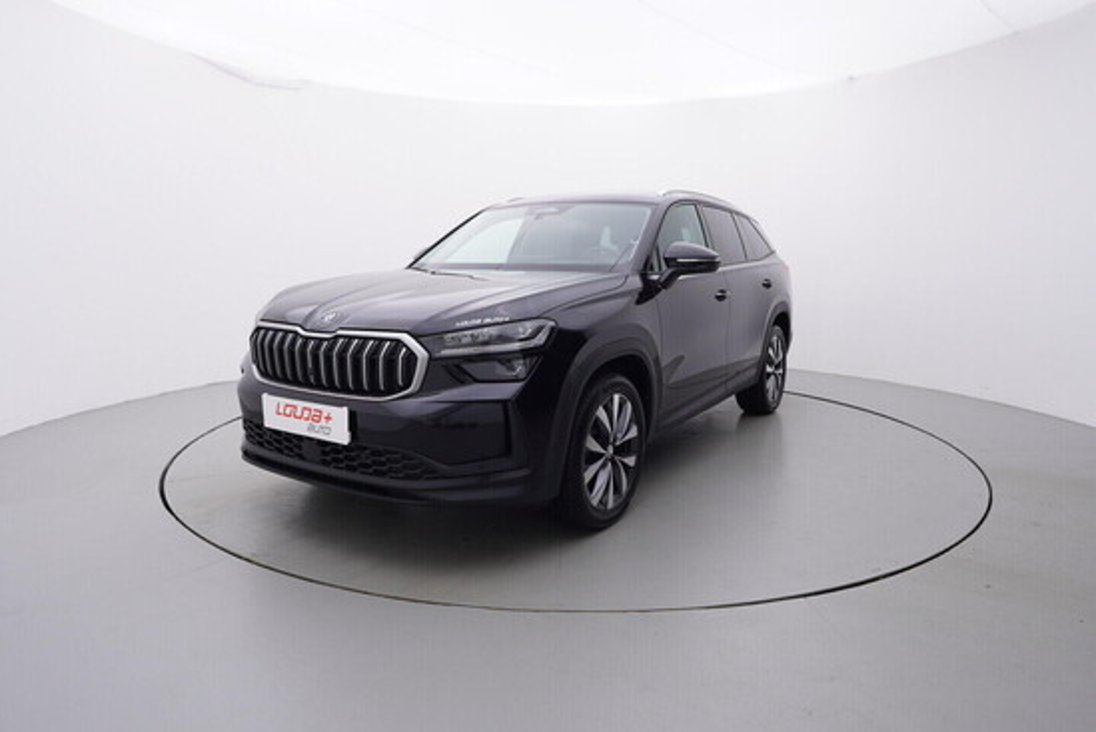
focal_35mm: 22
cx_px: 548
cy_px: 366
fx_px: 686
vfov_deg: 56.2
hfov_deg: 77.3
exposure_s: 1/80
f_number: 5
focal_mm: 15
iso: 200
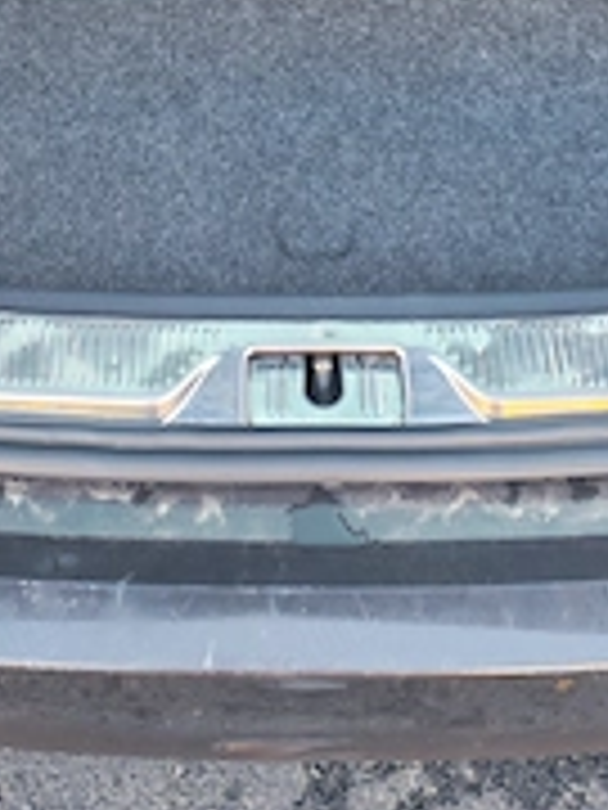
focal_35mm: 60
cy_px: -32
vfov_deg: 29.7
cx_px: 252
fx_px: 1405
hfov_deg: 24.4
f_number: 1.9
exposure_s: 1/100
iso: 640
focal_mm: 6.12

##############################

[What needs to be done]
Hand back exactly the lines from the one with "focal_mm: 15" through the last line of the data above, both ends included, with every picture left out.

[Your solution]
focal_mm: 15
iso: 200
focal_35mm: 60
cy_px: -32
vfov_deg: 29.7
cx_px: 252
fx_px: 1405
hfov_deg: 24.4
f_number: 1.9
exposure_s: 1/100
iso: 640
focal_mm: 6.12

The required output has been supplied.